Hay referencias breves, simples pinceladas, al contexto histórico: “Actualmente todo el mundo sabe muy bien que el señor Ribbentrop –el embajador alemán- era un farsante, que durante aquellos años Hitler se propuso ocultar sus verdaderas intenciones a Inglaterra todo el tiempo que fuese posible, y que la única misión en nuestro país del señor Ribbentrop fue orquestar este engaño”. El propio Lord Darlington se muestra antisemita (“Stevens, hay un asunto que he estado pensando mucho. Sí, mucho. Y he llegado a la siguiente conclusión. Entre la servidumbre de Darlington Hall no podemos tener judíos”), elitista y opuesto a la democracia y al voto popular (“Fíjese en Alemania y en Italia. Fíjese en lo que puede hacer un gobierno fuerte si se le deja, no como aquí con tanto sufragio universal”). Desgraciadamente, estas ideas acaba haciéndolas suyas, Stevens, como buen mayordomo, con el argumento de que las masas, donde se incluye él mismo, no están preparadas para decidir.
Por otra parte, de forma gradual, porque Ishiguro es extraordinariamente sutil, intuimos que el deseo de Stevens de que vuelva miss Kenton a ocupar su antiguo puesto de trabajo desborda lo estrictamente profesional, porque, mientras trabajaban juntos, él se mantuvo siempre distante, ajeno a las insinuaciones de ella, y centrado exclusivamente en su trabajo de mayordomo, como si no tuviera sentimientos, siempre controlándose y pensando en las posibles consecuencias de sus actos; pero ahora, en cambio, relee continuamente la carta que miss Kenton le envió, en especial, los pasajes que desprenden cierta melancolía de cuando ambos trabajaban en la mansión: “Me gustaba mucho contemplar el paisaje que se veía desde los dormitorios del segundo piso, con las colinas a lo lejos…”.

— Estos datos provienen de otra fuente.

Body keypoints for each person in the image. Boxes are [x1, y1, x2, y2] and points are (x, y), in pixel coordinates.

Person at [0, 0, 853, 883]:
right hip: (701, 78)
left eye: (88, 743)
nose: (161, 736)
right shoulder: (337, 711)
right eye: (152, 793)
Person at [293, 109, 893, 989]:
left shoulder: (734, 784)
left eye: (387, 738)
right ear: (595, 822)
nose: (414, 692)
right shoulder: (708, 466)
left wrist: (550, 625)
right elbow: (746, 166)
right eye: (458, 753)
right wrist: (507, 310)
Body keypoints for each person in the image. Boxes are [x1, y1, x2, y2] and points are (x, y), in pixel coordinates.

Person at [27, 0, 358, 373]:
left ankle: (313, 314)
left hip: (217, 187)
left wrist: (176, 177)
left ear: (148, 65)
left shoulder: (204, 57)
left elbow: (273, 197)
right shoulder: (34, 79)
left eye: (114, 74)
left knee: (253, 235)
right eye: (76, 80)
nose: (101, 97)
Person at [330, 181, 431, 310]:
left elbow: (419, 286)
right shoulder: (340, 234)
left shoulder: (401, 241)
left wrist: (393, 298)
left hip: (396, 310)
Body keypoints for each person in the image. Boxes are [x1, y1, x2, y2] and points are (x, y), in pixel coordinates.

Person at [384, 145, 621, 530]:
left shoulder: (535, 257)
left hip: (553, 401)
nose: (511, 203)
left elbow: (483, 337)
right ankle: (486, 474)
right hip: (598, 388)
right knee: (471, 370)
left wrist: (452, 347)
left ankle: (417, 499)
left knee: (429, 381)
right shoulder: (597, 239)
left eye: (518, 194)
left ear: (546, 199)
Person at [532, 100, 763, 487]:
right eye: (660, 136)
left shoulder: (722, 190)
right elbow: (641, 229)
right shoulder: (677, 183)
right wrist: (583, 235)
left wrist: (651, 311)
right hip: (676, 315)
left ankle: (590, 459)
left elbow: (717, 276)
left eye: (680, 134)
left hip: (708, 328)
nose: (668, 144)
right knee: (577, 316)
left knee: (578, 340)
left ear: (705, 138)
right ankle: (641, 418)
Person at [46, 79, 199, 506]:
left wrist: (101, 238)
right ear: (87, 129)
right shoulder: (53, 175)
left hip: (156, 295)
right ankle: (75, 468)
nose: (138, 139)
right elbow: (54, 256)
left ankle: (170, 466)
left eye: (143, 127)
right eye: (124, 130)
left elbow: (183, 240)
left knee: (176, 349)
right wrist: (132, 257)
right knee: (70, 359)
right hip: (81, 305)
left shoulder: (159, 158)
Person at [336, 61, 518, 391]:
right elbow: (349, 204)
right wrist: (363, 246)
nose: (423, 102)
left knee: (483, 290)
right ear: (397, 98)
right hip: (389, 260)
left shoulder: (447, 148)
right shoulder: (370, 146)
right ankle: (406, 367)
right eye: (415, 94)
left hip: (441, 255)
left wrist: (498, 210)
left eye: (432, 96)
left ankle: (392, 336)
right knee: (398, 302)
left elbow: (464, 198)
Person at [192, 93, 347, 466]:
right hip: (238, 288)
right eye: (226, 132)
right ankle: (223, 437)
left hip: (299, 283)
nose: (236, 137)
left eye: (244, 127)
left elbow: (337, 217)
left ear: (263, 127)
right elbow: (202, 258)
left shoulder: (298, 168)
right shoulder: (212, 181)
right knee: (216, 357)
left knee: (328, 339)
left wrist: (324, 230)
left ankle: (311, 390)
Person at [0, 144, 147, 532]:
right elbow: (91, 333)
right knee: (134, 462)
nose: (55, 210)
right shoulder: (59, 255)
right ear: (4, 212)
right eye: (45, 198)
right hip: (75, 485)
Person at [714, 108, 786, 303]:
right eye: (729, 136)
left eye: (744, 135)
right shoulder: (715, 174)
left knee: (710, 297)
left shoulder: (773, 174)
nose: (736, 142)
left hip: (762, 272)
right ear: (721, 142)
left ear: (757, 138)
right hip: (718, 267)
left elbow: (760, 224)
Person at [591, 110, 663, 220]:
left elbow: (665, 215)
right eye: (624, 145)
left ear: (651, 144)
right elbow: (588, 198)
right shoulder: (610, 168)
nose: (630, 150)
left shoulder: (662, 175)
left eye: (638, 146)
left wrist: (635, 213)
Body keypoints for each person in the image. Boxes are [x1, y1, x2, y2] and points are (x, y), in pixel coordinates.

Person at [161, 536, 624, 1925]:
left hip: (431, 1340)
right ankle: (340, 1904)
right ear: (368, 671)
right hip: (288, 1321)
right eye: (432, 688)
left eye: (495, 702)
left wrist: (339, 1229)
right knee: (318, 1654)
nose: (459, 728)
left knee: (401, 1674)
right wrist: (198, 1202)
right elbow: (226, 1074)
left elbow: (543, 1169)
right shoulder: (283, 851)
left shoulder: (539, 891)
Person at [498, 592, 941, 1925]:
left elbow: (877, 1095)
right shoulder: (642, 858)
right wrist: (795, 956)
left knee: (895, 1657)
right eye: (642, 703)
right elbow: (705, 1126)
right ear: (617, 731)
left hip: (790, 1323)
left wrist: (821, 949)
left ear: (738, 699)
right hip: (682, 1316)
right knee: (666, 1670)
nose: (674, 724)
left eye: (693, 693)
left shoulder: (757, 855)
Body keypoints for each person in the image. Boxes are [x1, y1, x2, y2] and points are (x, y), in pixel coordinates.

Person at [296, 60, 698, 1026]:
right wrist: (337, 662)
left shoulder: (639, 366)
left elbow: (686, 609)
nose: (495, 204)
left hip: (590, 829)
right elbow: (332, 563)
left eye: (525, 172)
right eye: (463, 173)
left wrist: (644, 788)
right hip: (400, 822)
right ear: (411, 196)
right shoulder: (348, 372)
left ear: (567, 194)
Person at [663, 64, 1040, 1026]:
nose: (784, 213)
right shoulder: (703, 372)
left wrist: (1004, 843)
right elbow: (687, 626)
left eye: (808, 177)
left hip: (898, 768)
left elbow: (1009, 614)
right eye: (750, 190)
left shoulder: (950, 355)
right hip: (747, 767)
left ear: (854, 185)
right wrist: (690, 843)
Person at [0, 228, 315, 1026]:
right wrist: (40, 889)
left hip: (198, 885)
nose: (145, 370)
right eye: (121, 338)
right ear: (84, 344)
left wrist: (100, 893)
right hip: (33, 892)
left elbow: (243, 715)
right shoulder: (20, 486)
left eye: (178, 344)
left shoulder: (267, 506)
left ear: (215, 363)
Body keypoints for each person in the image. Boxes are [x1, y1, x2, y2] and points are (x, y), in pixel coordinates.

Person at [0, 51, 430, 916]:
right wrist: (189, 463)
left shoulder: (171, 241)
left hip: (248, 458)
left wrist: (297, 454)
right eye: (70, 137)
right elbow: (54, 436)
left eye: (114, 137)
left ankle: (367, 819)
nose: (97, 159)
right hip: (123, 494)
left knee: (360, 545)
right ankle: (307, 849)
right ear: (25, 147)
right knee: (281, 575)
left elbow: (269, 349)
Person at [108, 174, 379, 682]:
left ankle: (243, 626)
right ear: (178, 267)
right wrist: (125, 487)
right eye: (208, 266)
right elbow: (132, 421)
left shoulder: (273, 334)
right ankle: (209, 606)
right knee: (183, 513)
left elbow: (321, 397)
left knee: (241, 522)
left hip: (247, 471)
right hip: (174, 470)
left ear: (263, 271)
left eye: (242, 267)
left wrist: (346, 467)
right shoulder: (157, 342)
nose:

A medida que avanzamos hacia el final de la novela, deseamos que llegue el reencuentro entre el mayordomo y la antigua ama de llaves; pero curiosamente éste tiene lugar sin que lo sepamos directamente los lectores, pues vamos a conocerlo, mediante una analepsis, que establece la distancia entre ambos, sobre todo por parte de él, que guarda las apariencias hasta el último adiós. No asume sus sentimientos hacia ella, aunque sí acaba reconociendo los errores de Lord Darlington, que también son los suyos. Por eso, se plantea cambiar, en lo que le queda de vida: “quizá deba seguir el consejo de no pensar tanto en el pasado, y de mostrarme más optimista y de aprovechar el máximo de lo que resta del día”.